请逐行原样返回下列材料中的全部文字，不作任何改动。

--------------------------------

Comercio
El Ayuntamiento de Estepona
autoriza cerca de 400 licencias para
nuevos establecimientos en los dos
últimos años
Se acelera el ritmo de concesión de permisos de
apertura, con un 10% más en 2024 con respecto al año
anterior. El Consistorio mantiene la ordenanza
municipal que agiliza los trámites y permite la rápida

--------------------------------

作答区 »
Comercio
El Ayuntamiento de Estepona
autoriza cerca de 400 licencias para
nuevos establecimientos en los dos
últimos años
Se acelera el ritmo de concesión de permisos de
apertura, con un 10% más en 2024 con respecto al año
anterior. El Consistorio mantiene la ordenanza
municipal que agiliza los trámites y permite la rápida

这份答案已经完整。